> **Source records**
──────────

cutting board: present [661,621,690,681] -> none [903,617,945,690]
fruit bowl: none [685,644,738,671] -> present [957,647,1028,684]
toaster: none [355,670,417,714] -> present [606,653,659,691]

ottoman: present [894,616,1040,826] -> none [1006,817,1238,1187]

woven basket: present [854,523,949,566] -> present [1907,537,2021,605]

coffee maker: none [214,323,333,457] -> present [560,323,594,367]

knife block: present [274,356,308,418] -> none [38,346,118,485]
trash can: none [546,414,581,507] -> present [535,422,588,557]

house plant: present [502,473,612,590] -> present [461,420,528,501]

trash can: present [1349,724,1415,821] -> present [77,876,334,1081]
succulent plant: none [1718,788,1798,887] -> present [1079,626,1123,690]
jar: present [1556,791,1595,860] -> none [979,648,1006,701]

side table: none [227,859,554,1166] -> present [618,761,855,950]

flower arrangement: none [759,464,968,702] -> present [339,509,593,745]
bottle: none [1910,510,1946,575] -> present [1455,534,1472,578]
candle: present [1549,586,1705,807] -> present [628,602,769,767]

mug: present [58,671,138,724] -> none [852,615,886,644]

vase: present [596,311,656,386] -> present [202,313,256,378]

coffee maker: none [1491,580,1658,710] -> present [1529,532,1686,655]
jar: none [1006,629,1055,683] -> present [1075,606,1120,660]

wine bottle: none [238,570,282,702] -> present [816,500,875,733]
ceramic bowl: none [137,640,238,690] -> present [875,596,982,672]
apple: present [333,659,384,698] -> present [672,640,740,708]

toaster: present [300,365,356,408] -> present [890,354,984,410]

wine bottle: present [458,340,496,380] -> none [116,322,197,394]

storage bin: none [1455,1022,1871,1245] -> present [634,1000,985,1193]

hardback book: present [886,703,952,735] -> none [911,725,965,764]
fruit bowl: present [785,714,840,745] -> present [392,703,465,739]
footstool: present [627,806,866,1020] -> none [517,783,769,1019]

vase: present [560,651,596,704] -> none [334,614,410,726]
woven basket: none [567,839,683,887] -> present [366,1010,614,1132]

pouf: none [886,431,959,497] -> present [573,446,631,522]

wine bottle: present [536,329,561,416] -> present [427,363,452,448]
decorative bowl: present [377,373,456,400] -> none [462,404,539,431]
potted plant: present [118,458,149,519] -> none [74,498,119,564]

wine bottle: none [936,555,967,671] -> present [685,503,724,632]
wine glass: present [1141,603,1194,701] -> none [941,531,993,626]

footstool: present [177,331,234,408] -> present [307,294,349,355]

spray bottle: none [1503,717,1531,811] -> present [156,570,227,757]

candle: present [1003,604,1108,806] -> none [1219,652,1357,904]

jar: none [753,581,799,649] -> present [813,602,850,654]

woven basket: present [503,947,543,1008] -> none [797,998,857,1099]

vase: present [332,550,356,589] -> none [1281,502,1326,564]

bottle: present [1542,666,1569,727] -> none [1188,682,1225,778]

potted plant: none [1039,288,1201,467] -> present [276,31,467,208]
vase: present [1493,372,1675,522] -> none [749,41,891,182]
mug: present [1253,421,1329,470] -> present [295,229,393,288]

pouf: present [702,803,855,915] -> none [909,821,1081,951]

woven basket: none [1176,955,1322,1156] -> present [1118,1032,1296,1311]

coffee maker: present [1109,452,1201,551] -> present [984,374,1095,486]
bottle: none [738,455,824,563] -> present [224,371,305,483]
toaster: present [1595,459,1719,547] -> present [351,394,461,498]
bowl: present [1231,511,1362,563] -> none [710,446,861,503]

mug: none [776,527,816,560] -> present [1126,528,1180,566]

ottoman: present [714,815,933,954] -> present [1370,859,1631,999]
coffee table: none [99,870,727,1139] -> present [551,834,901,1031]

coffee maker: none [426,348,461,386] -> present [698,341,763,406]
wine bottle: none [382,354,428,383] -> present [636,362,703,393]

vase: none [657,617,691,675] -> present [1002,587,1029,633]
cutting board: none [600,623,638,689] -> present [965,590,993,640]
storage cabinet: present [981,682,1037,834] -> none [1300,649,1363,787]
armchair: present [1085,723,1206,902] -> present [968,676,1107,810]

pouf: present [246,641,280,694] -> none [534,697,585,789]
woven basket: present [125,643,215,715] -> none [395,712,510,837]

──────────

Repeat the entries exactly as they appear.

cutting board: present [661,621,690,681] -> none [903,617,945,690]
fruit bowl: none [685,644,738,671] -> present [957,647,1028,684]
toaster: none [355,670,417,714] -> present [606,653,659,691]

ottoman: present [894,616,1040,826] -> none [1006,817,1238,1187]

woven basket: present [854,523,949,566] -> present [1907,537,2021,605]

coffee maker: none [214,323,333,457] -> present [560,323,594,367]

knife block: present [274,356,308,418] -> none [38,346,118,485]
trash can: none [546,414,581,507] -> present [535,422,588,557]

house plant: present [502,473,612,590] -> present [461,420,528,501]

trash can: present [1349,724,1415,821] -> present [77,876,334,1081]
succulent plant: none [1718,788,1798,887] -> present [1079,626,1123,690]
jar: present [1556,791,1595,860] -> none [979,648,1006,701]

side table: none [227,859,554,1166] -> present [618,761,855,950]

flower arrangement: none [759,464,968,702] -> present [339,509,593,745]
bottle: none [1910,510,1946,575] -> present [1455,534,1472,578]
candle: present [1549,586,1705,807] -> present [628,602,769,767]

mug: present [58,671,138,724] -> none [852,615,886,644]

vase: present [596,311,656,386] -> present [202,313,256,378]

coffee maker: none [1491,580,1658,710] -> present [1529,532,1686,655]
jar: none [1006,629,1055,683] -> present [1075,606,1120,660]

wine bottle: none [238,570,282,702] -> present [816,500,875,733]
ceramic bowl: none [137,640,238,690] -> present [875,596,982,672]
apple: present [333,659,384,698] -> present [672,640,740,708]

toaster: present [300,365,356,408] -> present [890,354,984,410]

wine bottle: present [458,340,496,380] -> none [116,322,197,394]

storage bin: none [1455,1022,1871,1245] -> present [634,1000,985,1193]

hardback book: present [886,703,952,735] -> none [911,725,965,764]
fruit bowl: present [785,714,840,745] -> present [392,703,465,739]
footstool: present [627,806,866,1020] -> none [517,783,769,1019]

vase: present [560,651,596,704] -> none [334,614,410,726]
woven basket: none [567,839,683,887] -> present [366,1010,614,1132]

pouf: none [886,431,959,497] -> present [573,446,631,522]

wine bottle: present [536,329,561,416] -> present [427,363,452,448]
decorative bowl: present [377,373,456,400] -> none [462,404,539,431]
potted plant: present [118,458,149,519] -> none [74,498,119,564]

wine bottle: none [936,555,967,671] -> present [685,503,724,632]
wine glass: present [1141,603,1194,701] -> none [941,531,993,626]

footstool: present [177,331,234,408] -> present [307,294,349,355]

spray bottle: none [1503,717,1531,811] -> present [156,570,227,757]

candle: present [1003,604,1108,806] -> none [1219,652,1357,904]

jar: none [753,581,799,649] -> present [813,602,850,654]

woven basket: present [503,947,543,1008] -> none [797,998,857,1099]

vase: present [332,550,356,589] -> none [1281,502,1326,564]

bottle: present [1542,666,1569,727] -> none [1188,682,1225,778]

potted plant: none [1039,288,1201,467] -> present [276,31,467,208]
vase: present [1493,372,1675,522] -> none [749,41,891,182]
mug: present [1253,421,1329,470] -> present [295,229,393,288]

pouf: present [702,803,855,915] -> none [909,821,1081,951]

woven basket: none [1176,955,1322,1156] -> present [1118,1032,1296,1311]

coffee maker: present [1109,452,1201,551] -> present [984,374,1095,486]
bottle: none [738,455,824,563] -> present [224,371,305,483]
toaster: present [1595,459,1719,547] -> present [351,394,461,498]
bowl: present [1231,511,1362,563] -> none [710,446,861,503]

mug: none [776,527,816,560] -> present [1126,528,1180,566]

ottoman: present [714,815,933,954] -> present [1370,859,1631,999]
coffee table: none [99,870,727,1139] -> present [551,834,901,1031]

coffee maker: none [426,348,461,386] -> present [698,341,763,406]
wine bottle: none [382,354,428,383] -> present [636,362,703,393]

vase: none [657,617,691,675] -> present [1002,587,1029,633]
cutting board: none [600,623,638,689] -> present [965,590,993,640]
storage cabinet: present [981,682,1037,834] -> none [1300,649,1363,787]
armchair: present [1085,723,1206,902] -> present [968,676,1107,810]

pouf: present [246,641,280,694] -> none [534,697,585,789]
woven basket: present [125,643,215,715] -> none [395,712,510,837]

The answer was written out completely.